Il successo secondo gli standard umani
Per un professionista del baseball, riuscire a colpire la palla 40 volte su 100.
Prevedere 75 volte su 100 quale squadra di football vincerà in una stagione.
Indovinare 60 volte su 100 quale faccia uscirà dopo il lancio di una moneta.
Prevedere correttamente 3 volte su 4 quale candidato vincerà le elezioni presidenziali.
Mettendo a confronto due titoli azionari molto simili, scegliere con esattezza 70 volte su 100 quello che avrà l’andamento migliore in un periodo di dodici mesi.
Il successo secondo gli standard divini
Risultati positivi al cento per cento: nessuna profezia errata, per quanto incredibile o prodigiosa possa apparire.
Dopo un solo errore un profeta era punito con la morte.
Le questioni fondamentali

Vi è mai accaduto di «sapere» una risposta che non avreste dovuto conoscere? O avete mai avuto un’esperienza che vi sembrava di avere già vissuto (déjà vu)? La maggior parte delle persone afferma di avere sperimentato fatti del genere. I processi mentali sollevano molti interrogativi. Da dove vengono i pensieri? Si generano in modo autonomo, oppure hanno origine al di fuori del tempo e dello spazio?

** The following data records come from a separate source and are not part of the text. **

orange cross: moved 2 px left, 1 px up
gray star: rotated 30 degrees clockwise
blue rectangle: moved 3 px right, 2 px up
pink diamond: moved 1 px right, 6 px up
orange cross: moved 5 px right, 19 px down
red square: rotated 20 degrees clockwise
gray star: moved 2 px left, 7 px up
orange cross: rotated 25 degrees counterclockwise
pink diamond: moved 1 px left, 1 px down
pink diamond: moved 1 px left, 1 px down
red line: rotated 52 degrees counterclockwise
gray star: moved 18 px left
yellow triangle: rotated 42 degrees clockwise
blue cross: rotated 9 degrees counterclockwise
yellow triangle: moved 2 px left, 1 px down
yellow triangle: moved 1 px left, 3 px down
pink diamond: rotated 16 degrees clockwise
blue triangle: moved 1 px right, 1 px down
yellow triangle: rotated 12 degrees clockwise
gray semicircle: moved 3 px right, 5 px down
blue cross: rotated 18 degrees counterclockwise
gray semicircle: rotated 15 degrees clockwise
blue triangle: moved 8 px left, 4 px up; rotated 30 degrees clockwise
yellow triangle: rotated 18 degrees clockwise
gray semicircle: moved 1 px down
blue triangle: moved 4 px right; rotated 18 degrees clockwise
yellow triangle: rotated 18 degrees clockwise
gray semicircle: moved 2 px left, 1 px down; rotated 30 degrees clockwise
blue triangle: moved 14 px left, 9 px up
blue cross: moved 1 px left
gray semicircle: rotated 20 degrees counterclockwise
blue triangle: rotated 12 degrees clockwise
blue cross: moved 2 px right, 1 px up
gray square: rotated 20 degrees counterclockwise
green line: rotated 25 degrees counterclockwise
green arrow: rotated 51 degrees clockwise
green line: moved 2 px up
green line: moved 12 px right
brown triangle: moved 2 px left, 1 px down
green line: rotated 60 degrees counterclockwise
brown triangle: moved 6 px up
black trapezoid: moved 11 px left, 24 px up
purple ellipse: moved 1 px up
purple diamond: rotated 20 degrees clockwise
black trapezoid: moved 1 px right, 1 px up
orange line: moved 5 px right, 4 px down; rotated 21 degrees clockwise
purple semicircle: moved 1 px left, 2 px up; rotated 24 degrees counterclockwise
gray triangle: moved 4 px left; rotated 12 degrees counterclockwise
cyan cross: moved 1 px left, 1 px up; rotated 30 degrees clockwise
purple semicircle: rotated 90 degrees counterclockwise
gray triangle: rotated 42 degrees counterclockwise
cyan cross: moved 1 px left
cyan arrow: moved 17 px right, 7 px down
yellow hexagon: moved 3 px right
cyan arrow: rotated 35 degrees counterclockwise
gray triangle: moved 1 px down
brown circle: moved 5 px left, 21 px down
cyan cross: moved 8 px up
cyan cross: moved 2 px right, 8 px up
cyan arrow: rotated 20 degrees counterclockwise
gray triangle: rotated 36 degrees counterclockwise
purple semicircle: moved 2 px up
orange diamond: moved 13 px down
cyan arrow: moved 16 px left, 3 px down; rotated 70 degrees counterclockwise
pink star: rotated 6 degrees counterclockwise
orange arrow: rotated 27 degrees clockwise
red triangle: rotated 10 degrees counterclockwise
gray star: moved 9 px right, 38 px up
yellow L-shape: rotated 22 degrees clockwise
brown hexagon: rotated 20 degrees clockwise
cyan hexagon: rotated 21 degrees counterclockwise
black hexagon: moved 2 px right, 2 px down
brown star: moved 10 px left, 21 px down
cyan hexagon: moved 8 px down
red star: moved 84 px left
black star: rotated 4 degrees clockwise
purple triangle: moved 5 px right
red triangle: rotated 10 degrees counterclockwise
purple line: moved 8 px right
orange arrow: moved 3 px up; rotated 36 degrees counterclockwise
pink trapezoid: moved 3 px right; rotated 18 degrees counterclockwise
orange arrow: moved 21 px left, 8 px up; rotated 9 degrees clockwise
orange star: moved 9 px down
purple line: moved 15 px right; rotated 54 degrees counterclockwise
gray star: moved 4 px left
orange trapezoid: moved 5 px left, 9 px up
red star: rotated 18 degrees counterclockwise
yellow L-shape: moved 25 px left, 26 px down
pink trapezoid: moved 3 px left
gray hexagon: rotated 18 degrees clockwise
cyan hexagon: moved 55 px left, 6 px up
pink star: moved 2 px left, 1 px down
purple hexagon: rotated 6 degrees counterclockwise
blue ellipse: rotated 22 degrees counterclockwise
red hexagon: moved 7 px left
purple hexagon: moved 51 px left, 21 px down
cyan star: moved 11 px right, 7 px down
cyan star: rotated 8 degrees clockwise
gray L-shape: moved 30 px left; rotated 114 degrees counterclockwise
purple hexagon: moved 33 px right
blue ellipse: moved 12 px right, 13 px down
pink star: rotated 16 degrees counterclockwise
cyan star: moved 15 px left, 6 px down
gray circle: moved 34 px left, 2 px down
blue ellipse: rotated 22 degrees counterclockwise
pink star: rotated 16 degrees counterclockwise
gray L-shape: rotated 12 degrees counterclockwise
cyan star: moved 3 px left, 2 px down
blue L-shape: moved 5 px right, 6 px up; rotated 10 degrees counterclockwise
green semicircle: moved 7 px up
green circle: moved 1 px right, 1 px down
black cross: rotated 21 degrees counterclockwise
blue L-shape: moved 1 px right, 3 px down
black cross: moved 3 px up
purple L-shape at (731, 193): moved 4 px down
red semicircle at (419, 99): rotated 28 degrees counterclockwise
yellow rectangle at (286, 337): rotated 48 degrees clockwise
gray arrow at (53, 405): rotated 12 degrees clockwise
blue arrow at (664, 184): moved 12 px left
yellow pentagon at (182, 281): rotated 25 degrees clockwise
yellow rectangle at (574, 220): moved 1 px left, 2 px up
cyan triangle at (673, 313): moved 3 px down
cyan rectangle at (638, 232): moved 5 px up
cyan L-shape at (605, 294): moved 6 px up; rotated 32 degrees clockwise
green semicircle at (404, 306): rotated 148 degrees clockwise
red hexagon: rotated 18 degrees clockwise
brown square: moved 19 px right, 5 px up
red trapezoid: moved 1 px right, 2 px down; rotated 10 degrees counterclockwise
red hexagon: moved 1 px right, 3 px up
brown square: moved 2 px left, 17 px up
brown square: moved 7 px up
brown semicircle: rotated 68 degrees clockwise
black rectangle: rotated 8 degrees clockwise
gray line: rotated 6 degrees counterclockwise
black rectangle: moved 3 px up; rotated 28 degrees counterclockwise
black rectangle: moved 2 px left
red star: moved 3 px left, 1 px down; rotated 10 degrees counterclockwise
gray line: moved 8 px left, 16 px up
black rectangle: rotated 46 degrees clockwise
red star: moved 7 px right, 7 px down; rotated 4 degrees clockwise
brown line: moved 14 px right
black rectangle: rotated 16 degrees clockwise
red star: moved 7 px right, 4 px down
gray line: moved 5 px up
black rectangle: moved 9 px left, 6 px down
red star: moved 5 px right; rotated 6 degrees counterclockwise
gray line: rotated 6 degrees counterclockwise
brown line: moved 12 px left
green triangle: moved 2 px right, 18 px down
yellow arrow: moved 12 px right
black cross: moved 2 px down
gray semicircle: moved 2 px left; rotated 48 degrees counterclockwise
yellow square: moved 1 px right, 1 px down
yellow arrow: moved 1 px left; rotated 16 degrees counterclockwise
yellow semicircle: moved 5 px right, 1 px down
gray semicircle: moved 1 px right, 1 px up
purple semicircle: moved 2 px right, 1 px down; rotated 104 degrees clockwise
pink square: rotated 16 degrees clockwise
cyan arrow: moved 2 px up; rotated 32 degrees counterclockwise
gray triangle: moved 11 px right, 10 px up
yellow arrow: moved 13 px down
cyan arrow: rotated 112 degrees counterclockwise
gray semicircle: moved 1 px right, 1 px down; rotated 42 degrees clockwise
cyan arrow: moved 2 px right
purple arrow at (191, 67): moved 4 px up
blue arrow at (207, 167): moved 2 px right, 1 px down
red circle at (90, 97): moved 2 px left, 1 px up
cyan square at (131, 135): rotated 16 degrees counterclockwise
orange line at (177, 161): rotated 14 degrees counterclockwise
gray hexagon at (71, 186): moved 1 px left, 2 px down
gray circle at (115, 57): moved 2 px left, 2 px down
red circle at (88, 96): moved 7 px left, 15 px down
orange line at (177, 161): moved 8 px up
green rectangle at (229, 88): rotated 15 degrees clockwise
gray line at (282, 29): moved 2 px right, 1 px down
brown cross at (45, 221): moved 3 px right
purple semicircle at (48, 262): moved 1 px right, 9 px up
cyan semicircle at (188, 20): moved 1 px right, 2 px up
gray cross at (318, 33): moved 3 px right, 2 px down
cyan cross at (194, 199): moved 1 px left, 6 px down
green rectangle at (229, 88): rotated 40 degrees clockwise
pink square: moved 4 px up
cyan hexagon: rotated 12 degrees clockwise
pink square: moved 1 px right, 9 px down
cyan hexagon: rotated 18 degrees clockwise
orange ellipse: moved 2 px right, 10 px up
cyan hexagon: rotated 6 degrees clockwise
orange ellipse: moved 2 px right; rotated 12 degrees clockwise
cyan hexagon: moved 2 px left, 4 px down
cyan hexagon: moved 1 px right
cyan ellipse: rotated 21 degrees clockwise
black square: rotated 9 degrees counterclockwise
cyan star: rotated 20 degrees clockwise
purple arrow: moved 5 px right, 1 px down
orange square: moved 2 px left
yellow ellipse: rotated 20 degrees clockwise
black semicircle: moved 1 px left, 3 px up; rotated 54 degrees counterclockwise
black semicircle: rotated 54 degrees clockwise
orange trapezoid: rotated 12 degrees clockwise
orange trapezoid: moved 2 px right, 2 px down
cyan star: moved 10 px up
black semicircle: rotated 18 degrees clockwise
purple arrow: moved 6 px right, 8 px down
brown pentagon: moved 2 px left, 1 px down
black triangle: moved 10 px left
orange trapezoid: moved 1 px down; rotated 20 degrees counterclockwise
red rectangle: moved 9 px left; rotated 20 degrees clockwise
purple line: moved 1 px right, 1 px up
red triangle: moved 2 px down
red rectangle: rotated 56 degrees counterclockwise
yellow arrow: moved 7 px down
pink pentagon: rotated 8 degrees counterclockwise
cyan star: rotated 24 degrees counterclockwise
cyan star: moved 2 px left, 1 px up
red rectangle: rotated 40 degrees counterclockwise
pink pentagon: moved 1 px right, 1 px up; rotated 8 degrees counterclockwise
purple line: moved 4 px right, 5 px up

Profetizzare significa predire eventi futuri. Tuttavia, i profeti biblici avevano un ruolo assai più rilevante di questo. Erano anche gli interpreti dei messaggi divini che servivano a guidare e a consigliare i capi di Israele. Per poter distinguere i messaggi ispirati da Dio da altri messaggi di origine «soprannaturale», Dio ordinò agli ebrei di mettere a morte chiunque pronunciasse false profezie (Deuteronomio 18, 20-22).

Per comprendere appieno il valore della profezia è necessario affrontare tre questioni fondamentali:
1. La comunicazione soprannaturale è veritiera?
Si sa che alcune persone esibiscono conoscenze che sembrano sfidare ogni logica. Ciò può indicare l’esistenza di una «fonte del sapere» ultraterrena. Le università che studiano i casi di ESP hanno a volte trovato segnali evidenti che sembrerebbero suggerire per tali casi un’origine soprannaturale, benché al tempo stesso la fonte da cui le informazioni provengono risulti molto spesso erronea.3 Le profezie bibliche rappresentano un caso unico per la loro assoluta precisione. Una tale precisione è impossibile da un punto di vista statistico se si esclude l’intervento divino (vedi pagg. 15-48).
2. Come capire se i messaggi provengono da Dio?
Riconoscendo l’esistenza di falsi profeti e di altre potenziali fonti soprannaturali di conoscenza, Dio ha ordinato di «esaminare ogni cosa» con grande attenzione (1 Tessalonicesi 5, 20-21). In ambito profetico una previsione non accurata al cento per cento non può provenire da Dio (Deuteronomio 18, 22; Isaia 41, 22-23; vedi pagg. 15-24,
101-105).
3. Cosa fare di conseguenza?
L’analisi rivelerà che la Bibbia è l’unica fonte affidabile di profezie derivanti da Dio. E Dio ha vietato ogni altra forma di divinazione (Deuteronomio 18, 10-13). La cosa migliore è seguire le indicazioni fornite nella Bibbia (vedi pagg. 49-68, 101-110).